#### [TEXTAUSZUG]
# # # #

Vielleicht war es der furchtbare Traum, in jedem Fall aber die Flucht vor der winterlichen Melancholie, die mich wieder und wieder in den Raum mit dem Tubus führte, wo ich oft stundenlang stand und diese seltsame Konstruktion bestaunte. Mit jedem Blick erschien sie mir fantastischer und absonderlicher; die Glasbehälter und Röhren schienen nach ganz eigenen Prinzipien mit dem Gerät verwoben, welche nicht mit den mir bekannten der Physik zu korrelieren schienen.

Zwei Briefe, die eine ganze Wagenladung an Personen im Gepäck haben und die Übersichtlichkeit auf den ersten Seiten leicht strapazieren, eröffnen diese Schauernovelle, die durch den Handlungsort vage mit L. C. Freys Jack Sloburn-Universum verbunden ist. Die Aufzeichnungen Robert Bartons schließlich, die man hier in der Hauptsache vor sich hat, relativieren diesen ersten Eindruck recht bald und gestalten sich als angenehm geradlinig. Durch den Inhalt der einleitenden Korrespondenz ist jedoch bereits zu Beginn klar, dass die Hauptperson Robert Barton tot ist und sowohl seine, wie auch die Leiche seiner Ehefrau in seltsam geformten Glasbehältern aufgefunden wurden.

# # # #

#### [MITGELIEFERTES MATERIAL]
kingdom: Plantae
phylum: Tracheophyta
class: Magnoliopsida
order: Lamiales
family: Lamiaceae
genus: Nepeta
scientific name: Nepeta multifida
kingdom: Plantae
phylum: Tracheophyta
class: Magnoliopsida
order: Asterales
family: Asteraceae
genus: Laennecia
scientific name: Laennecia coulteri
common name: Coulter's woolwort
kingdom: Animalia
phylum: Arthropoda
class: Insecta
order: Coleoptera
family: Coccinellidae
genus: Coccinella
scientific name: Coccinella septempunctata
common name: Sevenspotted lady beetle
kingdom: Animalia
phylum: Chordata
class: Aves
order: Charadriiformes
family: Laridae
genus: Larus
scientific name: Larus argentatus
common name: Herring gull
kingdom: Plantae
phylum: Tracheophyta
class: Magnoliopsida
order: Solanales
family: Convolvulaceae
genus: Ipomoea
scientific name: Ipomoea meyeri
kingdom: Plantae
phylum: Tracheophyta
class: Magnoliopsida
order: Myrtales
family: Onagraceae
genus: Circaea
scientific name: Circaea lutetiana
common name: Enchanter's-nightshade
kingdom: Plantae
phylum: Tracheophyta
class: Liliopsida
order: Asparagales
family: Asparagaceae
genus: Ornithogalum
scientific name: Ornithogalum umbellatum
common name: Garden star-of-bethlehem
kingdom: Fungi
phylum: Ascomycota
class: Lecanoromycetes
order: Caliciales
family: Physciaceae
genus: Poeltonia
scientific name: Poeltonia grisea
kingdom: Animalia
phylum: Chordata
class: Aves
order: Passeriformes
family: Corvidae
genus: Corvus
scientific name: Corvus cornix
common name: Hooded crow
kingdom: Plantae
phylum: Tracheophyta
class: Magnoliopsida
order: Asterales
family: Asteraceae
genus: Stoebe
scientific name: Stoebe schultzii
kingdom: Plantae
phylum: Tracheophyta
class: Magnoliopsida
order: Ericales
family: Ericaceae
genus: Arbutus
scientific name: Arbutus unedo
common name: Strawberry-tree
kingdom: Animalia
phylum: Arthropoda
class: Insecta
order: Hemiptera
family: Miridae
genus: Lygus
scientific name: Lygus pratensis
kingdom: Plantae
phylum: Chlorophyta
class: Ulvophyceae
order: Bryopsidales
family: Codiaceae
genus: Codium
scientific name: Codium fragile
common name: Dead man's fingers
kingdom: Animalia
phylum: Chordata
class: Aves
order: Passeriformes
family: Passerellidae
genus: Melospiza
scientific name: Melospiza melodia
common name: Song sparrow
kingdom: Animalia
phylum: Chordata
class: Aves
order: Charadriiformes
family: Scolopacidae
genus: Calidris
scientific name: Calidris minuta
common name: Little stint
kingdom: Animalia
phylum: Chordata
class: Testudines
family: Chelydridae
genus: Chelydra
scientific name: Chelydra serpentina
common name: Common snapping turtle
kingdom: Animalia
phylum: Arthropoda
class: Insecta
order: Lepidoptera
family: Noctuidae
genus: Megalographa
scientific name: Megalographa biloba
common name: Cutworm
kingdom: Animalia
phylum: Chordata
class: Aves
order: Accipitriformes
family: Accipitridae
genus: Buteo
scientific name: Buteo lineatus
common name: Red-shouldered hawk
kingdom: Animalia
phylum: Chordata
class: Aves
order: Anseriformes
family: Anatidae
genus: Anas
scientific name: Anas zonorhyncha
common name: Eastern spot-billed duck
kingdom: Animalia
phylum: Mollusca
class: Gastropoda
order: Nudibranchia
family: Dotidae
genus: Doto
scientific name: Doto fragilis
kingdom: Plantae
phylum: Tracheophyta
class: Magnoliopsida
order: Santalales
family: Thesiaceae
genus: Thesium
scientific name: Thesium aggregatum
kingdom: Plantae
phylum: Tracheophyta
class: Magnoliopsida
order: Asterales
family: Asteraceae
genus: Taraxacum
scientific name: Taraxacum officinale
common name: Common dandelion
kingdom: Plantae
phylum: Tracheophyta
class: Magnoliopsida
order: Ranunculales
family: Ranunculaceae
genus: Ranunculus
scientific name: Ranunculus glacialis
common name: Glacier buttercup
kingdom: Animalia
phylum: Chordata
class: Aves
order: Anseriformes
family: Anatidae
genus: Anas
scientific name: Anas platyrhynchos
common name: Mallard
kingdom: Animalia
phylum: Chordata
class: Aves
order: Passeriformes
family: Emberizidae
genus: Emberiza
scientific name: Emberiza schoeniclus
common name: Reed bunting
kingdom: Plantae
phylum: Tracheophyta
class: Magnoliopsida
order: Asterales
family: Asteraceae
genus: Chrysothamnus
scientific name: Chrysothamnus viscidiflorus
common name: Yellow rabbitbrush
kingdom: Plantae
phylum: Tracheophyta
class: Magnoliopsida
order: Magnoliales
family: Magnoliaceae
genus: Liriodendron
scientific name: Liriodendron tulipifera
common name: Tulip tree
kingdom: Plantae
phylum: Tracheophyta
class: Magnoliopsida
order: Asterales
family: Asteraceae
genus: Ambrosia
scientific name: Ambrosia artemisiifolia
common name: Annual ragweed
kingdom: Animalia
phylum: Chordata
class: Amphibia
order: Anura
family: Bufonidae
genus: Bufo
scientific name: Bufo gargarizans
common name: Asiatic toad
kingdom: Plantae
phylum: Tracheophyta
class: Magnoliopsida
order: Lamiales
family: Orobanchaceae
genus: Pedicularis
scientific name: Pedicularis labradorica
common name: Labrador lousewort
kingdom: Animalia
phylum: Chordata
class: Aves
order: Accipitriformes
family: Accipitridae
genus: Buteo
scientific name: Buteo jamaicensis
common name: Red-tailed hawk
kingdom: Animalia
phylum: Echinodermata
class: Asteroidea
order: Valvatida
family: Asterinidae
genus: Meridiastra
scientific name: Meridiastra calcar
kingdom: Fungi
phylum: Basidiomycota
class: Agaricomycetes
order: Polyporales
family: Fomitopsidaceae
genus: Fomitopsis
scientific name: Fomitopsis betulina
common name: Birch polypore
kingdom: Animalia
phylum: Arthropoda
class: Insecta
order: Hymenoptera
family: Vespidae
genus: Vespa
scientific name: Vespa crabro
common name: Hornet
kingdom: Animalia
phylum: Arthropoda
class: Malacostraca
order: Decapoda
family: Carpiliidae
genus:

# # # #

#### [ZU ERLEDIGENDE AUFGABEN]
[a] Nenne alle Eigennamen, die im Textauszug vorkommen.
[b] Worin wurden laut Textauszug die Leichen von Robert Barton und seiner Ehefrau gefunden?
Nutze nur den Textauszug, nicht das Material.

#### [ANTWORTEN]
[a] L. C. Frey, Jack Sloburn (im „Jack Sloburn-Universum“), Robert Barton

[b] In seltsam geformten Glasbehältern.